Exercise objective – Using the records below, give again exactly the lines from the line that contains "left hip: (447, 305, 1)" through the line that contains "right knee: (572, 378, -16)", both ends included, and only those.

Records provided –

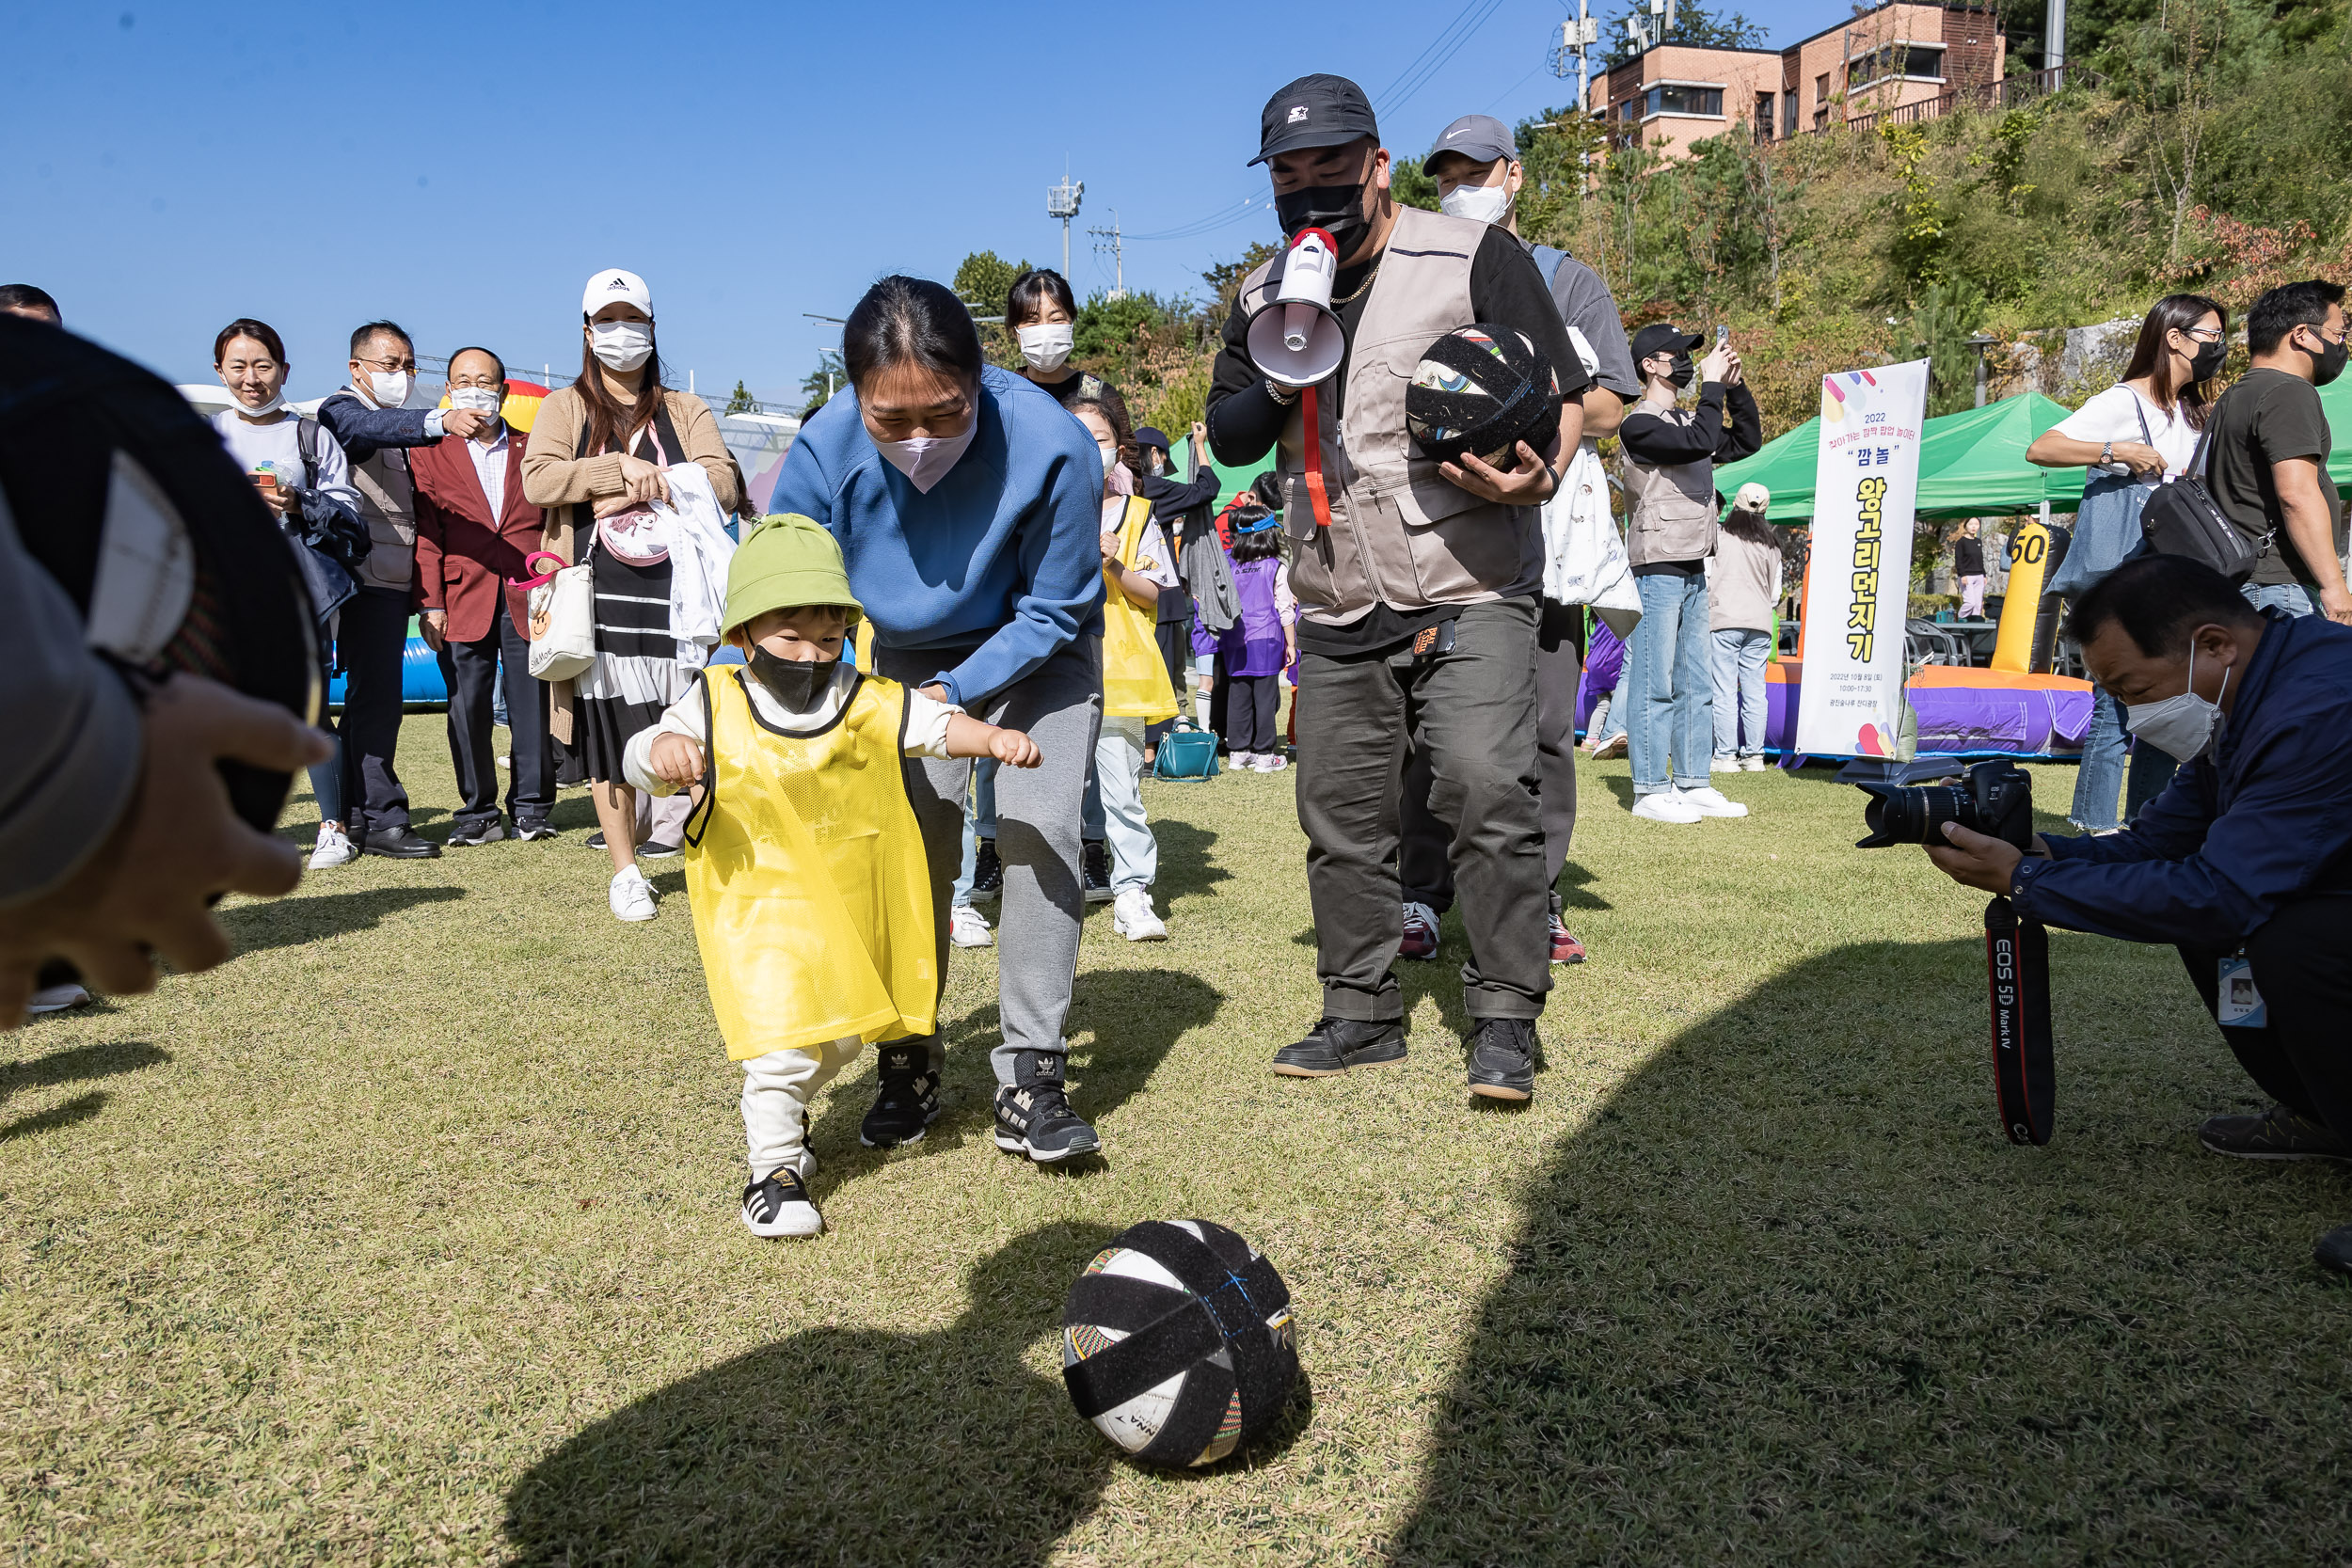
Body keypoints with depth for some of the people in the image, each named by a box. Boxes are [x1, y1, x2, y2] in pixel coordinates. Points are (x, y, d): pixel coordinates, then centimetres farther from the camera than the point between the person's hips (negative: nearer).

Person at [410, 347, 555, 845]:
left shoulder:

==

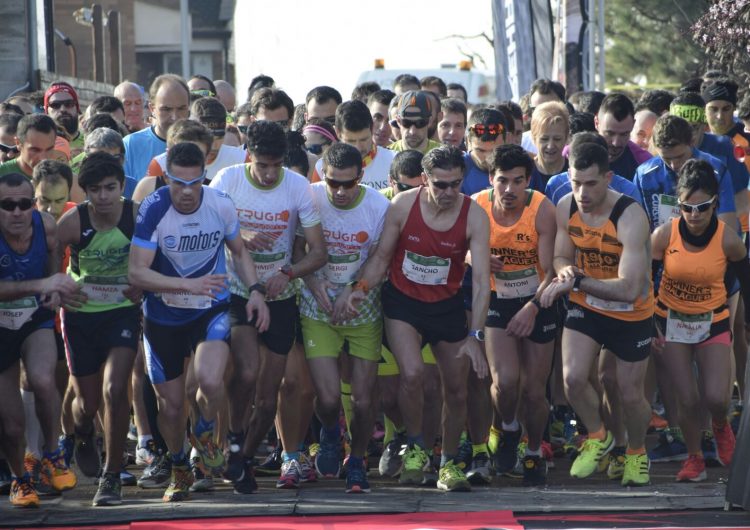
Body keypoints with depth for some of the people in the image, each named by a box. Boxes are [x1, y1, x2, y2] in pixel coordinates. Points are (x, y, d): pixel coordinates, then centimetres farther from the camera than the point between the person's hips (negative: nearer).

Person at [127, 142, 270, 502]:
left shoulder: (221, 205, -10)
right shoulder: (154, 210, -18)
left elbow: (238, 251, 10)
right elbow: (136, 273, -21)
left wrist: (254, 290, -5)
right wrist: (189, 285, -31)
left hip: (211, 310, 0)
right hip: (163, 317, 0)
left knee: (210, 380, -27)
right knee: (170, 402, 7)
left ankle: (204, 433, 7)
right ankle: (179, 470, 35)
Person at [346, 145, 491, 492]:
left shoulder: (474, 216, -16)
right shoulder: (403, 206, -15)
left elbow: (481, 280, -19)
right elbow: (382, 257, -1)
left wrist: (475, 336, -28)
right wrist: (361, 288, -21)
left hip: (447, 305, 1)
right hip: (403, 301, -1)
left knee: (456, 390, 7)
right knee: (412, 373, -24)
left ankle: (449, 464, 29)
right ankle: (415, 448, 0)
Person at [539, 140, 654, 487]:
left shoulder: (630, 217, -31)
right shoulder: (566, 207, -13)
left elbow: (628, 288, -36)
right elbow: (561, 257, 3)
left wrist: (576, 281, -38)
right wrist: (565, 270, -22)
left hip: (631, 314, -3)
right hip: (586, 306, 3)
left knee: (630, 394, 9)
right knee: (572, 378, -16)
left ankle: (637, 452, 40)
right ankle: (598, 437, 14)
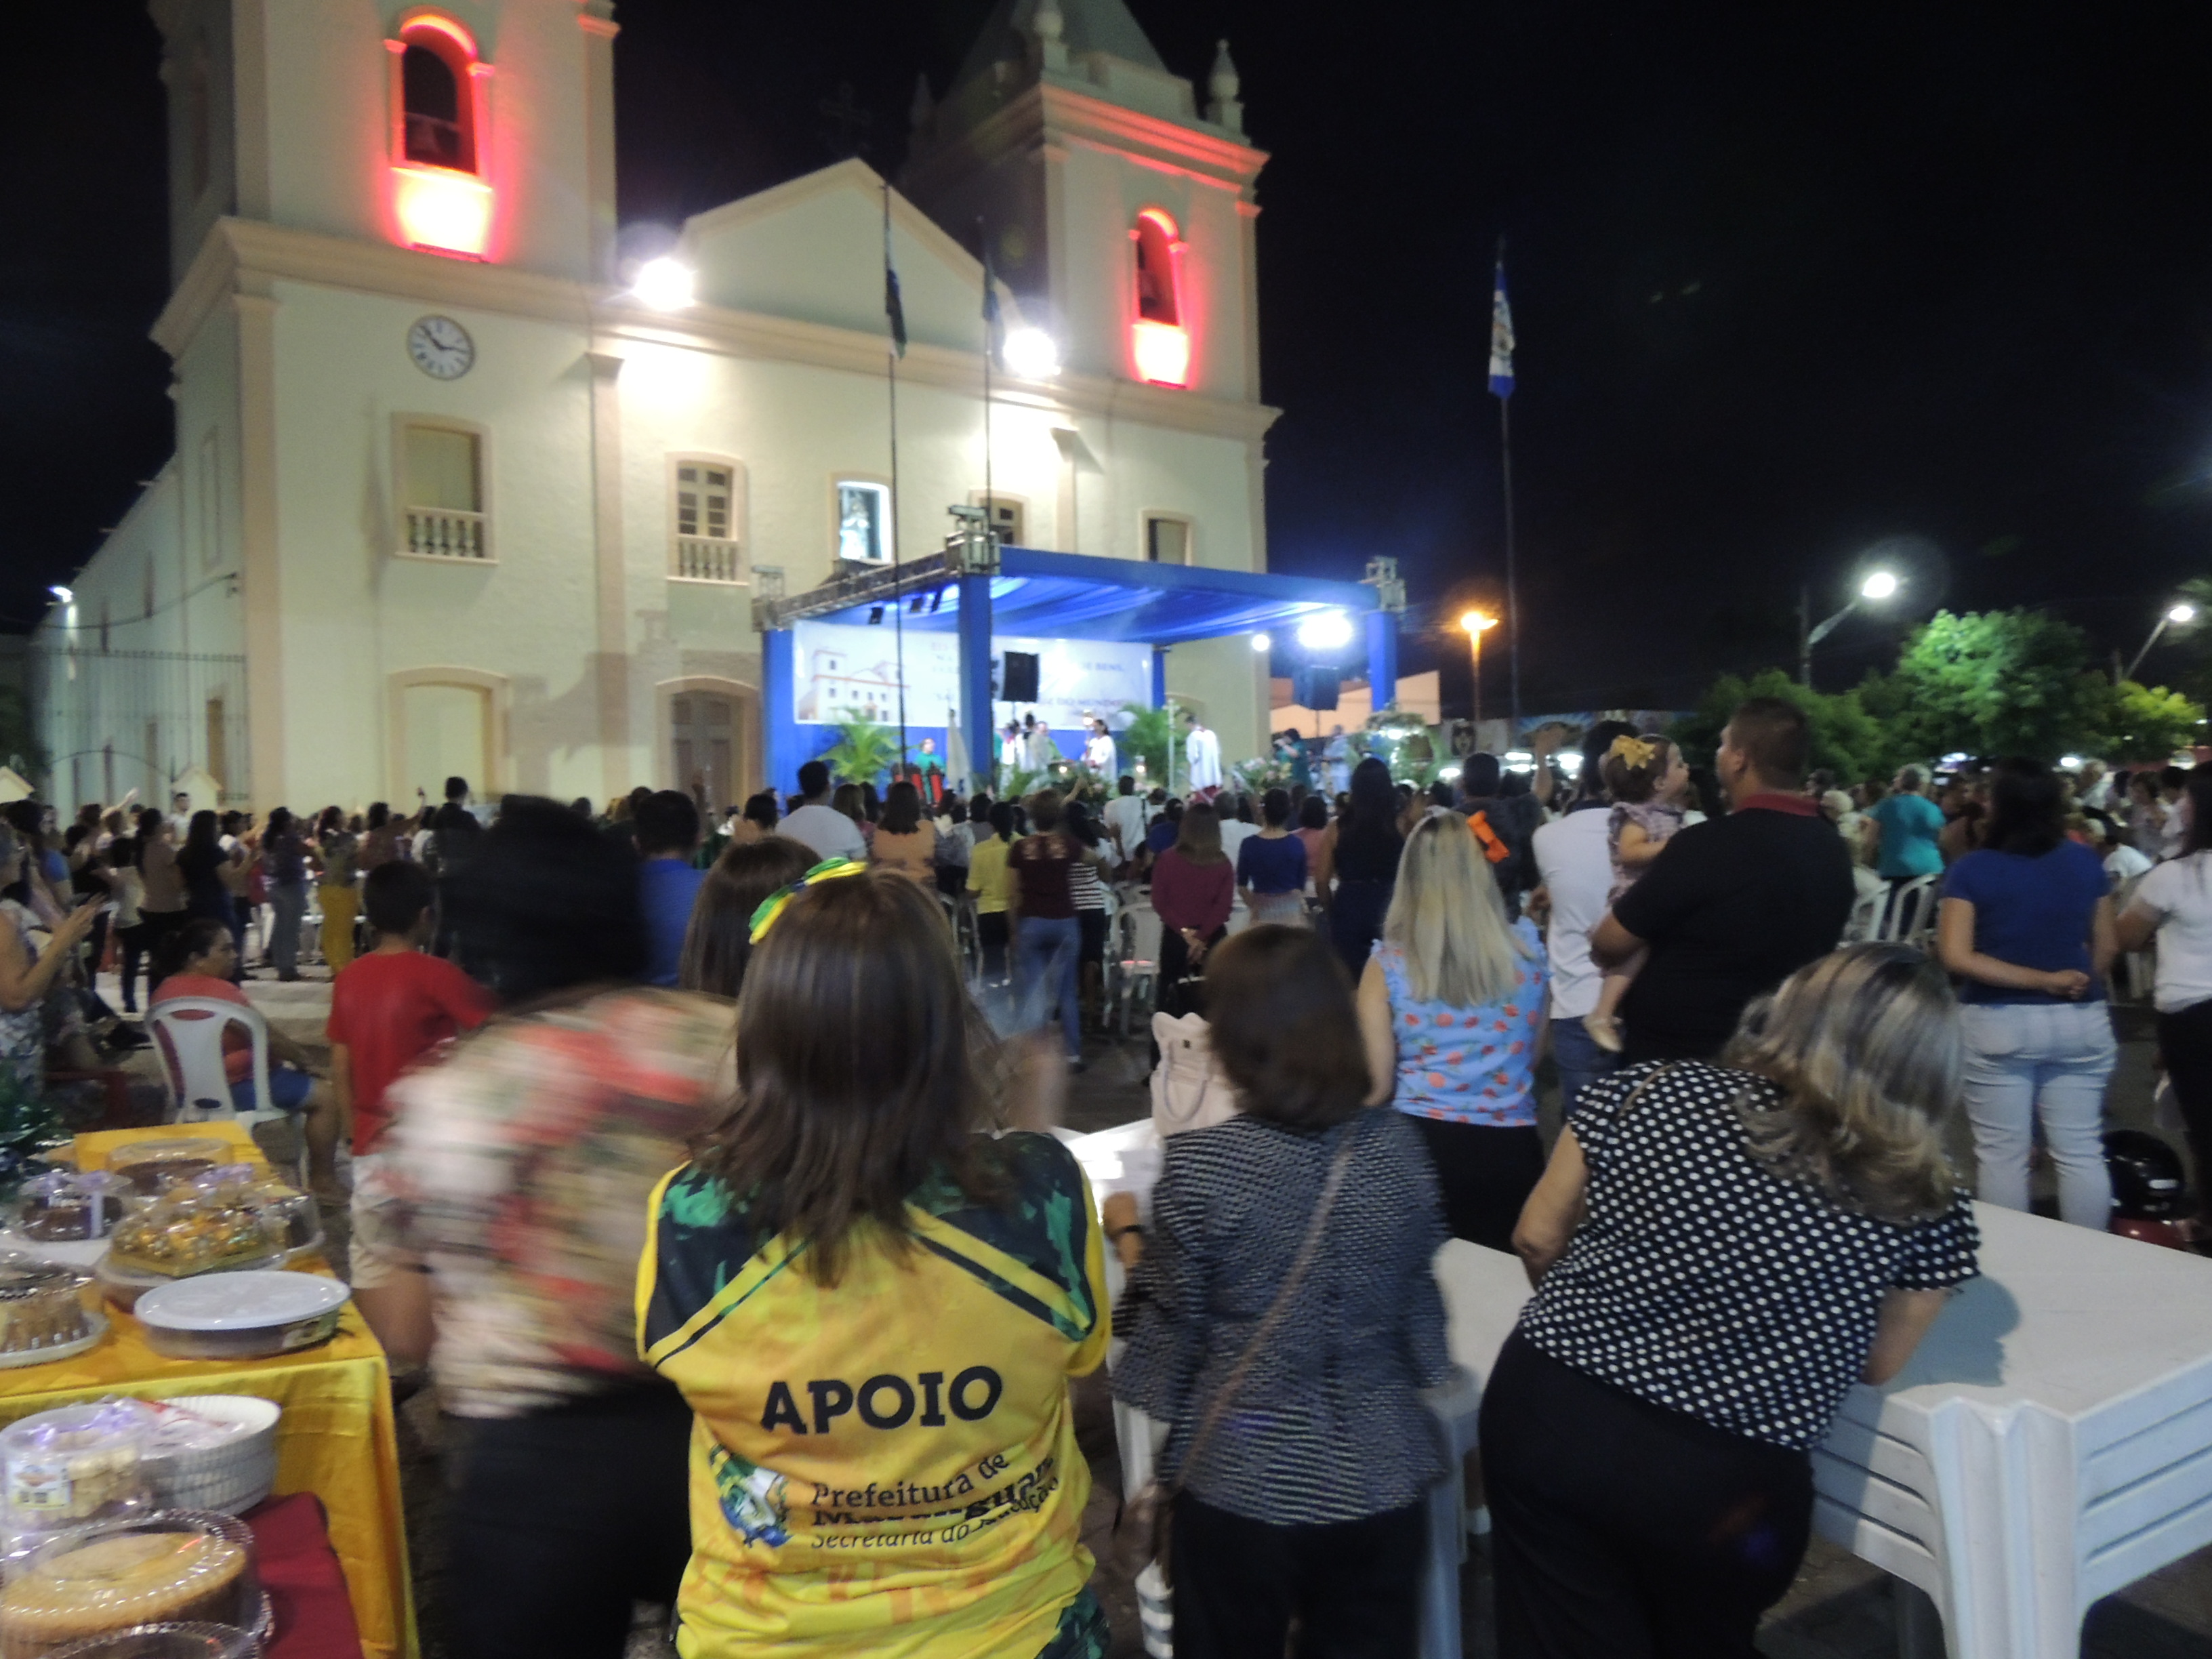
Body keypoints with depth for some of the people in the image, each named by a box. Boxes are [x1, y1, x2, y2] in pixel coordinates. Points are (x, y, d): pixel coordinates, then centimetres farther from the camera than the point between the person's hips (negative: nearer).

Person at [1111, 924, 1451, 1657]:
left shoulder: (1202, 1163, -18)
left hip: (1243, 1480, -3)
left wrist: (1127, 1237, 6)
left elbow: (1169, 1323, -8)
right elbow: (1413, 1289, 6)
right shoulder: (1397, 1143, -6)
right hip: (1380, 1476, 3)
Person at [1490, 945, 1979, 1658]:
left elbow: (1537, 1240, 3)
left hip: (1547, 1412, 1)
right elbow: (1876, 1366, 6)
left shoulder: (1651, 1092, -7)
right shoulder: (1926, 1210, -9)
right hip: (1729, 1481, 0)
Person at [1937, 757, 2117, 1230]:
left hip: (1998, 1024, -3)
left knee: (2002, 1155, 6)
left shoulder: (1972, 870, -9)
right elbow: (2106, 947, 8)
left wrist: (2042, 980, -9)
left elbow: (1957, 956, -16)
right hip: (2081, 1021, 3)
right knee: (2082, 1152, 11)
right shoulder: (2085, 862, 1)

Task answer –
left hip: (447, 305, 1)
right hip: (403, 301, -1)
left knee: (456, 390, 7)
right knee: (412, 373, -24)
left ankle: (449, 464, 29)
right ankle: (415, 448, 0)
Person at [539, 140, 654, 487]:
left shoulder: (630, 217, -31)
right shoulder: (566, 207, -13)
left elbow: (628, 288, -36)
right elbow: (561, 257, 3)
left wrist: (576, 281, -38)
right wrist: (565, 270, -22)
left hip: (631, 314, -3)
right hip: (586, 306, 3)
left knee: (630, 394, 9)
right knee: (572, 378, -16)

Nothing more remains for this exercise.